Namun demikian, beberapa siswa sudah menunjukkan pemahaman yang baik tentang kekerasan seksual, terutama setelah mengikuti sesi edukasi yang dirancang oleh pihak sekolah atau lembaga luar. Studi menunjukkan bahwa dengan pelatihan dan penyuluhan yang tepat, tingkat pengetahuan siswa dapat meningkat secara signifikan.
Oleh sebab itu, peran lembaga pendidikan dalam memperkuat perlindungan terhadap korban sangatlah krusial. Jika sekolah berhasil menciptakan ekosistem yang aman dan suportif, siswa akan merasa lebih nyaman untuk melapor dan mencari bantuan.
Untuk itu, pendidikan tentang kekerasan seksual harus diintegrasikan secara sistematis dalam kurikulum sekolah, termasuk di tingkat SMK. Materi harus mencakup pemahaman tentang bentuk-bentuk kekerasan seksual, hak-hak korban, serta bagaimana siswa dapat melindungi diri dan orang lain. Tidak kalah penting adalah pelatihan bagi tenaga pendidik agar mampu mengenali tanda-tanda kekerasan serta menangani laporan dengan empati dan profesionalisme.
Lebih lanjut, pendekatan preventif tidak cukup hanya melalui edukasi. Harus ada komitmen yang kuat dari seluruh pemangku kepentingan untuk membangun budaya sekolah yang menghargai martabat dan hak setiap individu.
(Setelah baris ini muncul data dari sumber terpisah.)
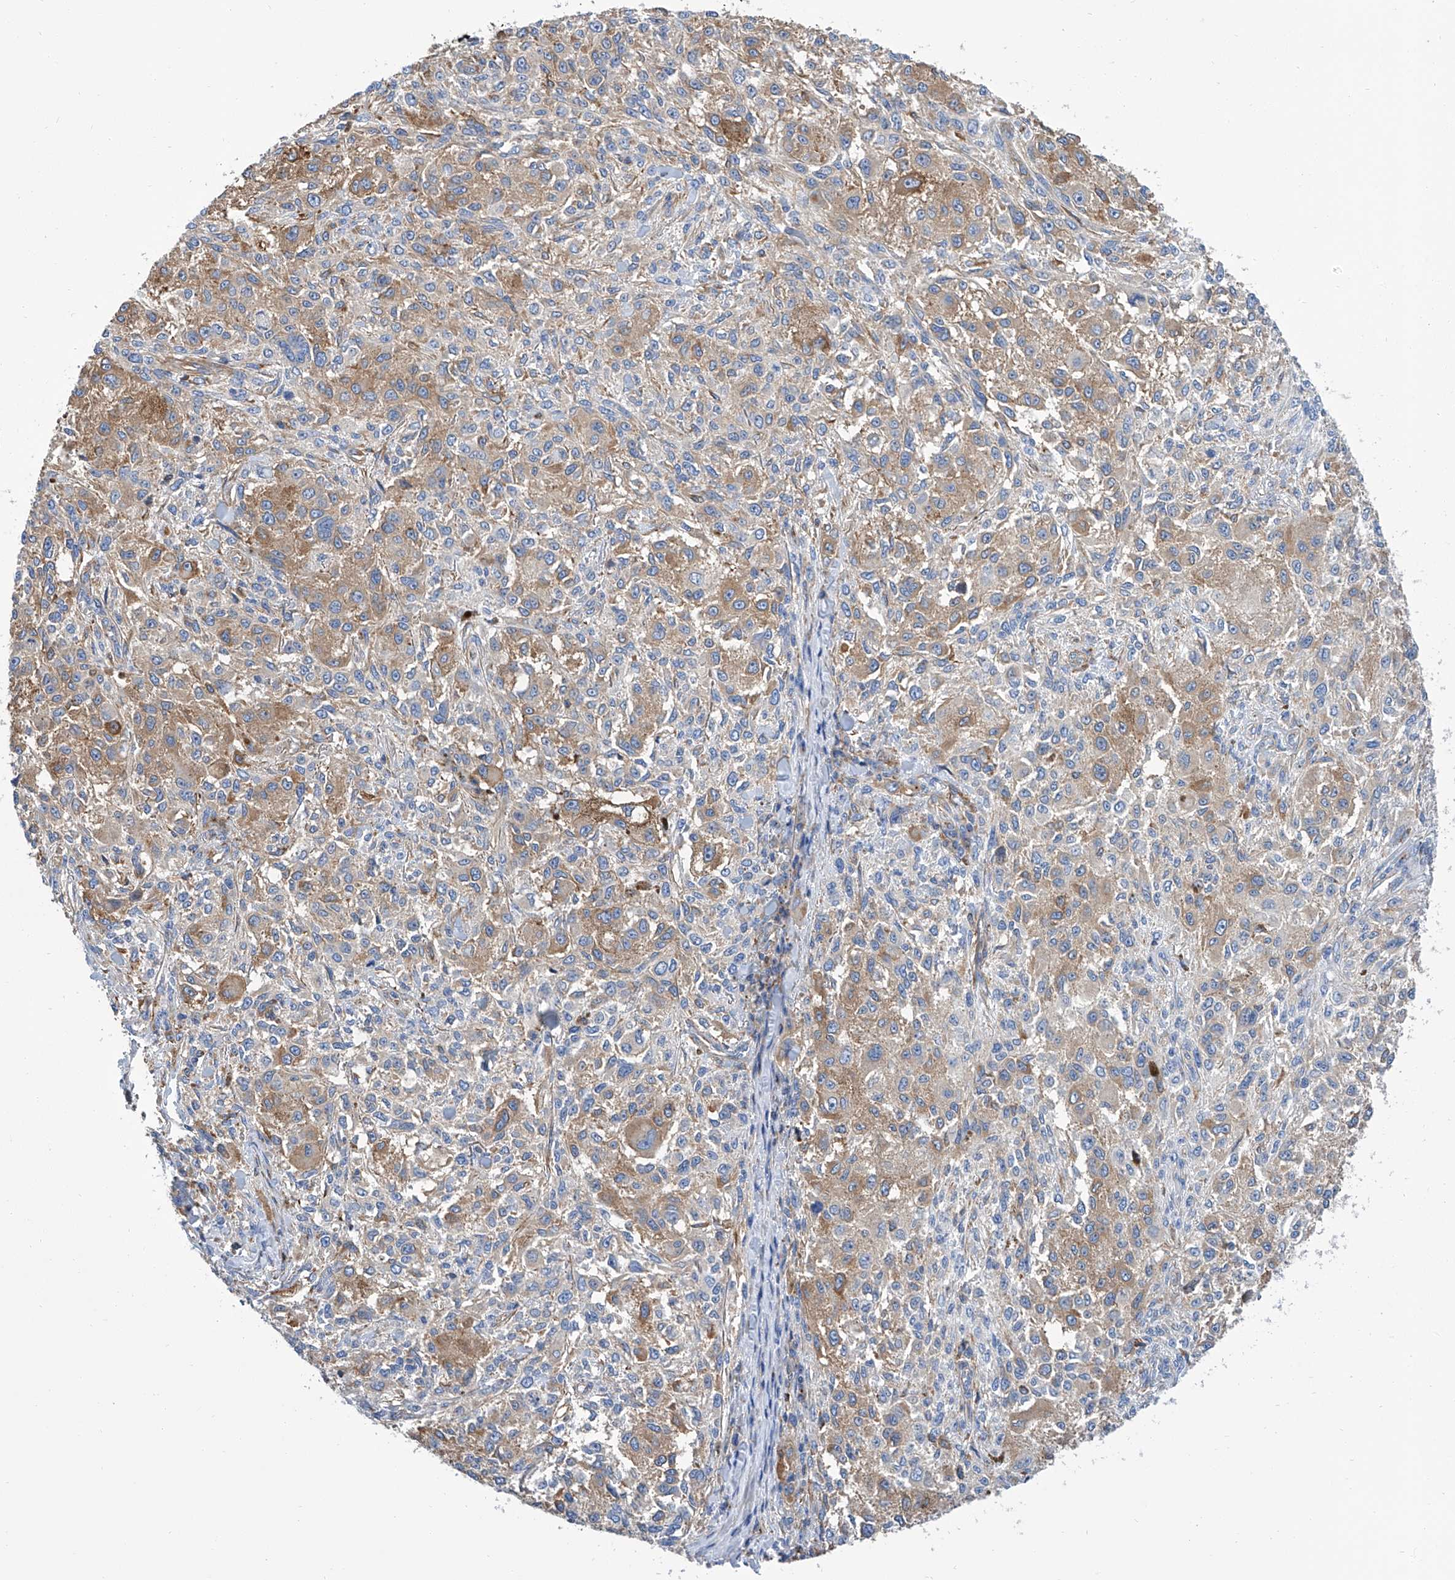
{"staining": {"intensity": "moderate", "quantity": "25%-75%", "location": "cytoplasmic/membranous"}, "tissue": "melanoma", "cell_type": "Tumor cells", "image_type": "cancer", "snomed": [{"axis": "morphology", "description": "Necrosis, NOS"}, {"axis": "morphology", "description": "Malignant melanoma, NOS"}, {"axis": "topography", "description": "Skin"}], "caption": "The photomicrograph shows immunohistochemical staining of melanoma. There is moderate cytoplasmic/membranous staining is present in approximately 25%-75% of tumor cells.", "gene": "GPT", "patient": {"sex": "female", "age": 87}}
Ini termasuk membuat saluran pelaporan yang aman dan terpercaya, menjamin kerahasiaan korban, serta menyediakan pendampingan hukum dan psikologis secara cepat dan memadai.
Masyarakat juga perlu dilibatkan dalam membangun lingkungan yang aman. Orang tua, tokoh masyarakat, serta organisasi lokal harus didorong untuk berperan aktif dalam memberikan edukasi dan menjadi garda terdepan dalam mencegah kekerasan seksual. Kesadaran kolektif inilah yang akan memperkuat upaya pencegahan dan menciptakan ekosistem sosial yang lebih sehat dan saling melindungi.
Sebagai penutup, kami menyatakan bahwa kekerasan seksual adalah pelanggaran serius terhadap hak asasi manusia yang berdampak luas terhadap korban, baik secara fisik, psikologis, maupun sosial. Dalam era digital saat ini, bentuk kekerasan juga semakin kompleks dengan kehadiran teknologi yang membuka celah baru dalam pelecehan, seperti penyebaran konten tanpa izin dan intimidasi daring.
Oleh karena itu, strategi pencegahan harus dilakukan secara menyeluruh—mulai dari pendidikan yang inklusif dan berbasis hak, penegakan hukum yang adil, hingga perubahan budaya yang menolak dominasi serta menghargai batas pribadi setiap orang.
Langkah-langkah tersebut bukan hanya tugas pemerintah atau sekolah semata, tetapi juga menjadi tanggung jawab bersama antara keluarga, komunitas, dan individu. Hanya dengan kerja sama yang kuat dan kesadaran yang menyeluruh, kita dapat menciptakan ruang-ruang yang benar-benar aman dari kekerasan seksual.